Opinion – Col Owens: Sometimes, outrage is the only acceptable response; what happened to ‘rule of law’?


It is impossible to watch certain current events unfold and not respond to them, immediately, with outrage.

The Supreme Court’s decision in the South Carolina redistricting case is such an example.

The state legislature created through gerrymandering a safe white district in Charleston, by moving largely black populations around. Precisely the kind of legislative action the Voting Rights Act was adopted to prevent.

Col Owens

Yet the Court, in an opinion authored by Justice Alito, upheld the action, on the theory that gerrymandering is OK as long as it is done on the basis of politics and not race.

To begin with: this is a slippery slope distinction. Politics – i.e. the political party composition of districts – and race are often highly correlated.

In this case, the lower court – which actually considered the evidence and heard the witnesses – simply did not believe their protestations that their action was not racist.

Yet the Supreme Court, in a 6-3 decision, with the three Trump appointees joining the other conservatives, reversed those factual findings. Alito said in his opinion that it was outrageous to assume bad i.e. racist intent on the part of state legislators.

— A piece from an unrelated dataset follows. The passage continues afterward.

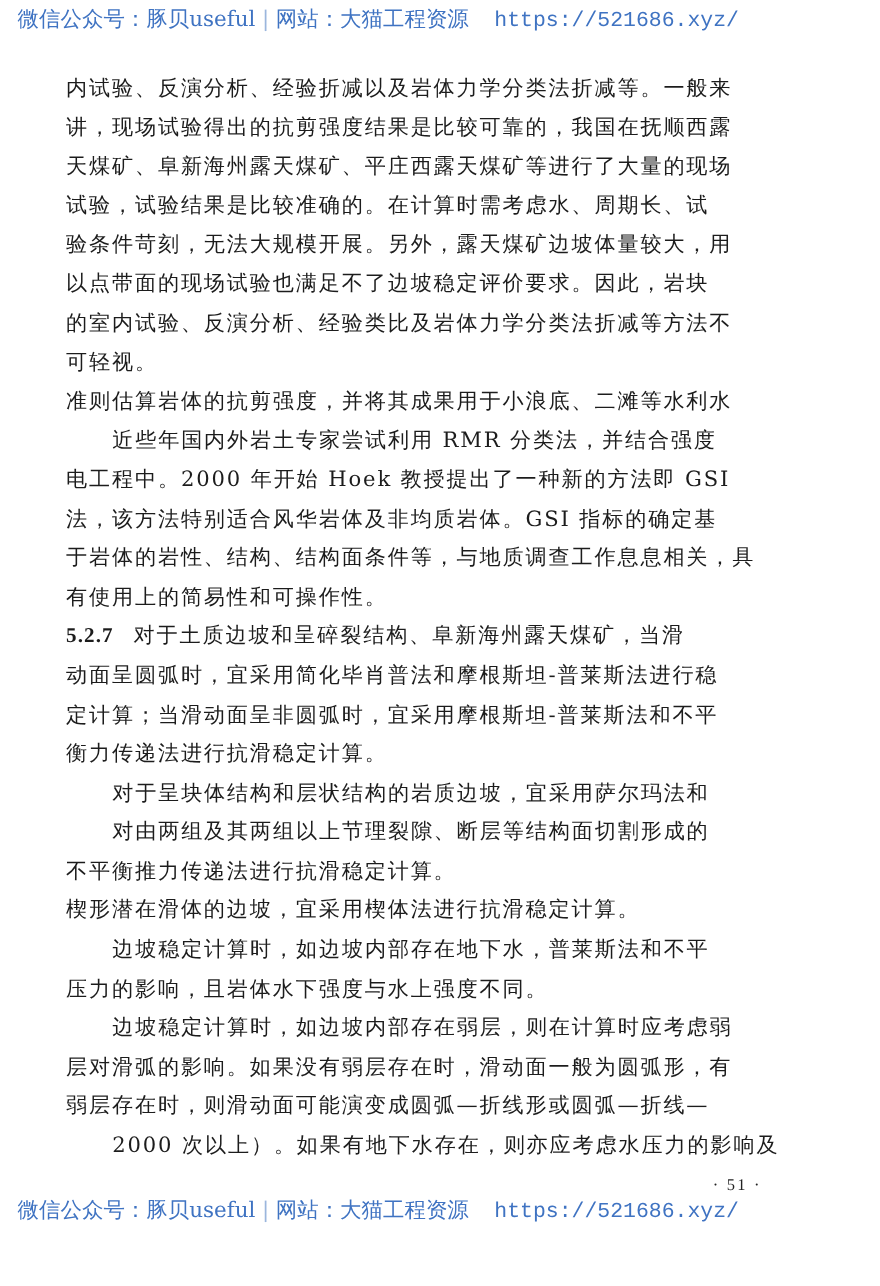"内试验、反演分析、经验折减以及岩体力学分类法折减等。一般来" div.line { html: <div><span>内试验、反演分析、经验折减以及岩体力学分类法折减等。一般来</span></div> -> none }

With all this as background, we turn to recent verified reports about Alito – and his wife! – flying the American flag upside down, and another flag reciting an early American revolutionary phrase – both of which were adopted by those perpetrating the January 6 insurrection at the Capitol – on their properties.

So to conclude – we have an outrageous decision authored by a compromised justice.

This is not the disinterested rule of law at work.

This is very difficult for those who believe deeply in the rule of law. There can be no higher authority in civil society – no religious creed, not even science until it has been enfolded into law.

It is incumbent upon those of us who so embrace the law, to fight against its fracture by those who do not.

Col Owens is a retired attorney and a law professor. He is author of the Bending the Arc Toward Justice.